Instructions to follow
The output should be the line containing "11 127 3.12" and every later line of the records, exactly as written, and nothing else.

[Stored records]
____

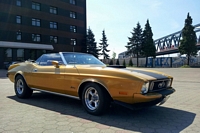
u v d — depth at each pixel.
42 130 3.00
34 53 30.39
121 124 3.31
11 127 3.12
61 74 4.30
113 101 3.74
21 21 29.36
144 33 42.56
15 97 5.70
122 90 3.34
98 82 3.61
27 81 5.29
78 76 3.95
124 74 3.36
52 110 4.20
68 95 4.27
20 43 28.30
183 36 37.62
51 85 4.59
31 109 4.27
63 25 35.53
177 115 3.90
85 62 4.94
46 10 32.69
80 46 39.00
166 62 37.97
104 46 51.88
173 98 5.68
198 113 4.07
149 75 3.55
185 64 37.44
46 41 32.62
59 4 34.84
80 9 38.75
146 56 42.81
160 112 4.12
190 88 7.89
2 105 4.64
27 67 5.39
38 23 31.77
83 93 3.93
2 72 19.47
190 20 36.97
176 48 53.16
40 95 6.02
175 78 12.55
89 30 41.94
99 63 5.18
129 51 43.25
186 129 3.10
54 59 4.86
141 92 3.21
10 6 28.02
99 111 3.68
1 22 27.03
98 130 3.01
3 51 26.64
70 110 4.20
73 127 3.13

____

Written answer
11 127 3.12
61 74 4.30
113 101 3.74
21 21 29.36
144 33 42.56
15 97 5.70
122 90 3.34
98 82 3.61
27 81 5.29
78 76 3.95
124 74 3.36
52 110 4.20
68 95 4.27
20 43 28.30
183 36 37.62
51 85 4.59
31 109 4.27
63 25 35.53
177 115 3.90
85 62 4.94
46 10 32.69
80 46 39.00
166 62 37.97
104 46 51.88
173 98 5.68
198 113 4.07
149 75 3.55
185 64 37.44
46 41 32.62
59 4 34.84
80 9 38.75
146 56 42.81
160 112 4.12
190 88 7.89
2 105 4.64
27 67 5.39
38 23 31.77
83 93 3.93
2 72 19.47
190 20 36.97
176 48 53.16
40 95 6.02
175 78 12.55
89 30 41.94
99 63 5.18
129 51 43.25
186 129 3.10
54 59 4.86
141 92 3.21
10 6 28.02
99 111 3.68
1 22 27.03
98 130 3.01
3 51 26.64
70 110 4.20
73 127 3.13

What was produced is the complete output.